TASK GOAL:
The answer must consist solely of the lines from the start of the records through the line containing "grillé interrompt le", restated word for word, with no pictures.

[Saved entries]
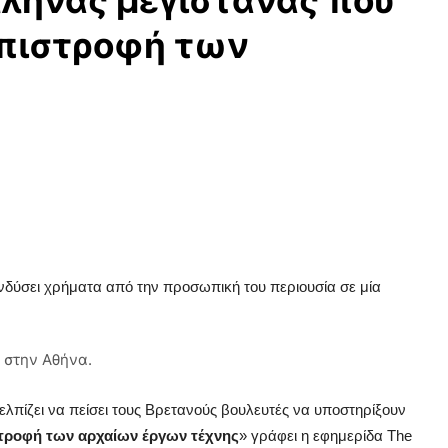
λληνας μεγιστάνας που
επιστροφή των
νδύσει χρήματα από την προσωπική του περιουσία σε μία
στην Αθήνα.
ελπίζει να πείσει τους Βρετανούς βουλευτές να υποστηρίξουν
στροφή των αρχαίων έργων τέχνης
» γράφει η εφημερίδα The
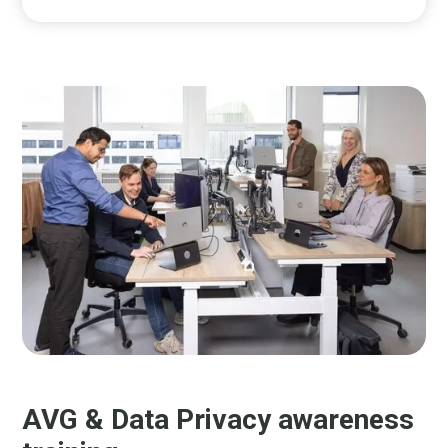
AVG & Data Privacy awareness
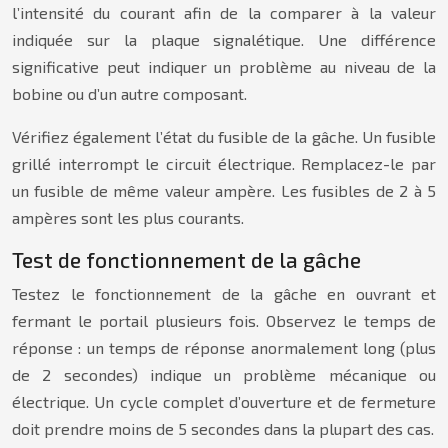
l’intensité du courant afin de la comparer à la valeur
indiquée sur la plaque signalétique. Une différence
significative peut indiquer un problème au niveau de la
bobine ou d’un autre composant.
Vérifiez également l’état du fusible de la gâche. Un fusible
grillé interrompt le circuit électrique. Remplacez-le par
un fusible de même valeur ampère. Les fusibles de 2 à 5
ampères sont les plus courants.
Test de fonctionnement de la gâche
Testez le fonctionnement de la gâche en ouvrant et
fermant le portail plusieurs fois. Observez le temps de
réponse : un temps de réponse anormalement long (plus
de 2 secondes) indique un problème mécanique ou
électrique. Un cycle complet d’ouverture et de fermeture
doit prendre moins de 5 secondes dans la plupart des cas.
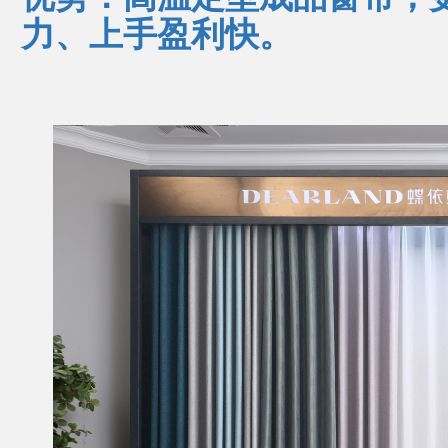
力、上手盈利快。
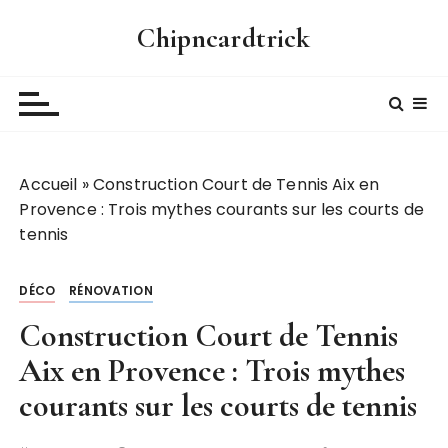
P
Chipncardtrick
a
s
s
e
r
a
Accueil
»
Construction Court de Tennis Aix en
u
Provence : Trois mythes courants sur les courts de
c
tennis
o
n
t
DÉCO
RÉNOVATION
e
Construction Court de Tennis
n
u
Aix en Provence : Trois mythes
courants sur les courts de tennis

ANSWER:
λληνας μεγιστάνας που
επιστροφή των
νδύσει χρήματα από την προσωπική του περιουσία σε μία
στην Αθήνα.
ελπίζει να πείσει τους Βρετανούς βουλευτές να υποστηρίξουν
στροφή των αρχαίων έργων τέχνης
» γράφει η εφημερίδα The
AVG & Data Privacy awareness
l’intensité du courant afin de la comparer à la valeur
indiquée sur la plaque signalétique. Une différence
significative peut indiquer un problème au niveau de la
bobine ou d’un autre composant.
Vérifiez également l’état du fusible de la gâche. Un fusible
grillé interrompt le circuit électrique. Remplacez-le par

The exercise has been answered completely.